---------- Records for this task

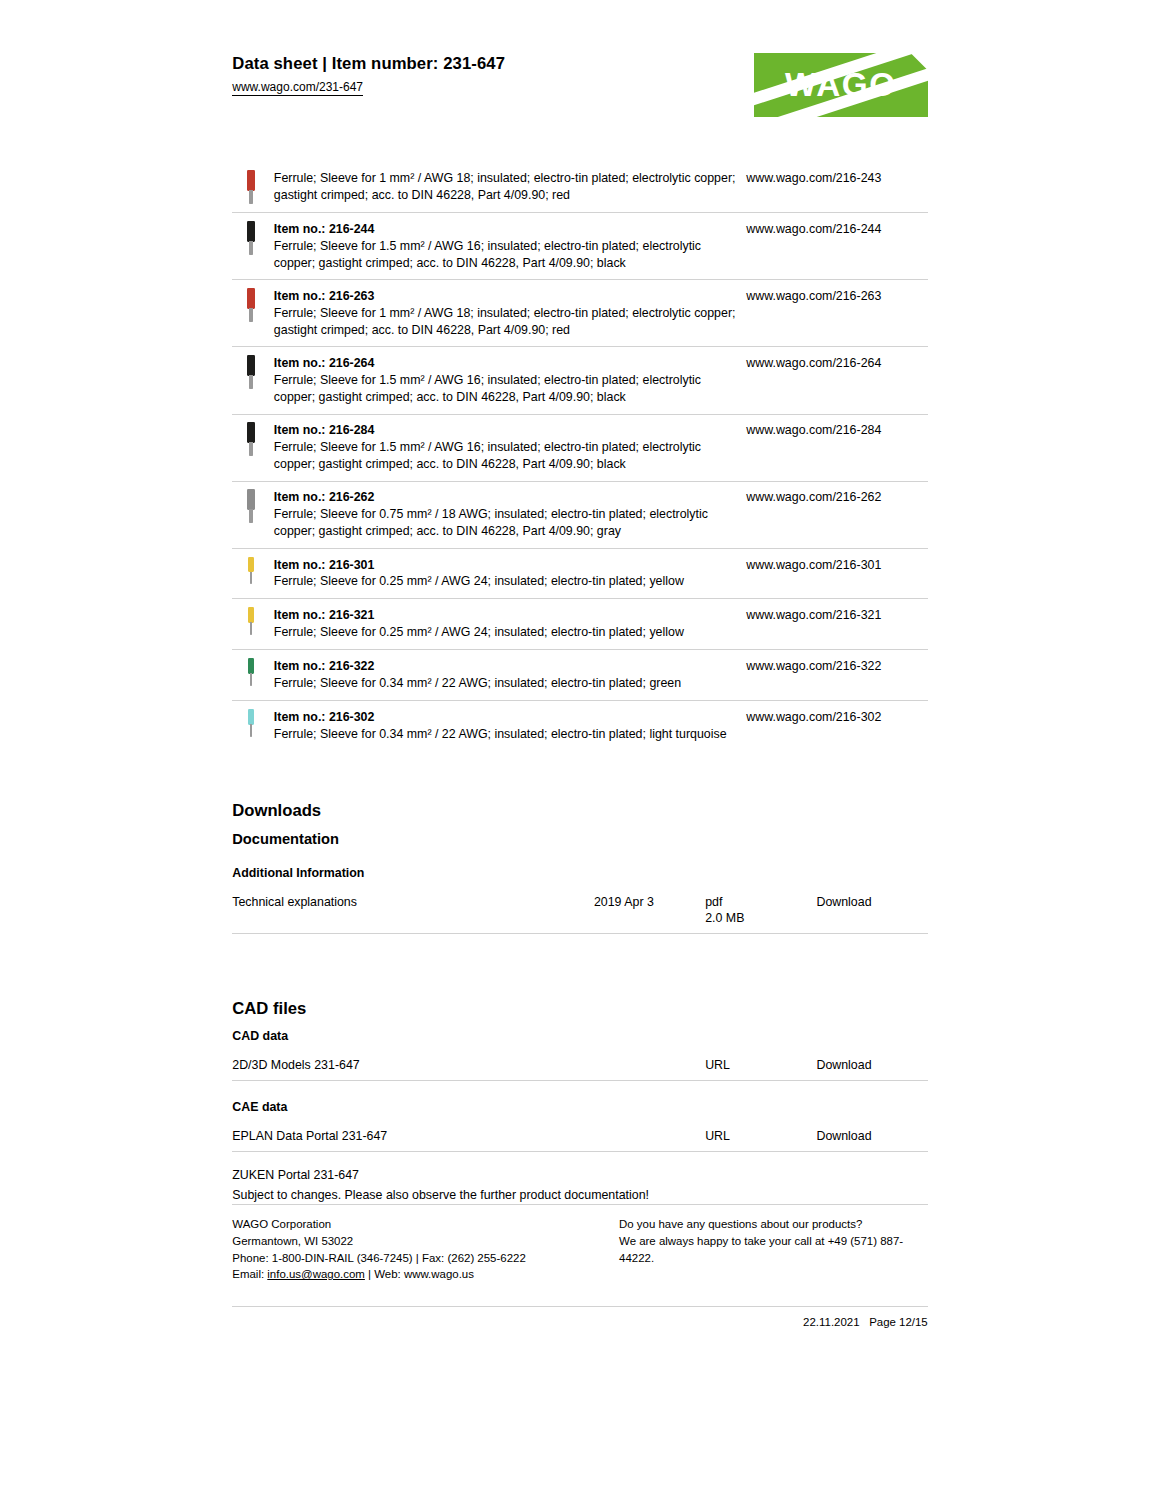Data sheet | Item number: 231-647
www.wago.com/231-647
WAGO
| | Ferrule; Sleeve for 1 mm² / AWG 18; insulated; electro-tin plated; electrolytic copper; gastight crimped; acc. to DIN 46228, Part 4/09.90; red | www.wago.com/216-243 |
| | Item no.: 216-244 Ferrule; Sleeve for 1.5 mm² / AWG 16; insulated; electro-tin plated; electrolytic copper; gastight crimped; acc. to DIN 46228, Part 4/09.90; black | www.wago.com/216-244 |
| | Item no.: 216-263 Ferrule; Sleeve for 1 mm² / AWG 18; insulated; electro-tin plated; electrolytic copper; gastight crimped; acc. to DIN 46228, Part 4/09.90; red | www.wago.com/216-263 |
| | Item no.: 216-264 Ferrule; Sleeve for 1.5 mm² / AWG 16; insulated; electro-tin plated; electrolytic copper; gastight crimped; acc. to DIN 46228, Part 4/09.90; black | www.wago.com/216-264 |
| | Item no.: 216-284 Ferrule; Sleeve for 1.5 mm² / AWG 16; insulated; electro-tin plated; electrolytic copper; gastight crimped; acc. to DIN 46228, Part 4/09.90; black | www.wago.com/216-284 |
| | Item no.: 216-262 Ferrule; Sleeve for 0.75 mm² / 18 AWG; insulated; electro-tin plated; electrolytic copper; gastight crimped; acc. to DIN 46228, Part 4/09.90; gray | www.wago.com/216-262 |
| | Item no.: 216-301 Ferrule; Sleeve for 0.25 mm² / AWG 24; insulated; electro-tin plated; yellow | www.wago.com/216-301 |
| | Item no.: 216-321 Ferrule; Sleeve for 0.25 mm² / AWG 24; insulated; electro-tin plated; yellow | www.wago.com/216-321 |
| | Item no.: 216-322 Ferrule; Sleeve for 0.34 mm² / 22 AWG; insulated; electro-tin plated; green | www.wago.com/216-322 |
| | Item no.: 216-302 Ferrule; Sleeve for 0.34 mm² / 22 AWG; insulated; electro-tin plated; light turquoise | www.wago.com/216-302 |
Downloads
Documentation
Additional Information
| Technical explanations | 2019 Apr 3 | pdf 2.0 MB | Download |
CAD files
CAD data
| 2D/3D Models 231-647 | | URL | Download |
CAE data
| EPLAN Data Portal 231-647 | | URL | Download |
ZUKEN Portal 231-647
Subject to changes. Please also observe the further product documentation!
WAGO Corporation
Germantown, WI 53022
Phone: 1-800-DIN-RAIL (346-7245) | Fax: (262) 255-6222
Email: info.us@wago.com | Web: www.wago.us
Do you have any questions about our products?
We are always happy to take your call at +49 (571) 887-44222.
22.11.2021 Page 12/15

--------------------

> [What is expected]
From the entries above, work out how many lines include "yellow"; the number is the only answer wanted.

> [Answer to this task]
2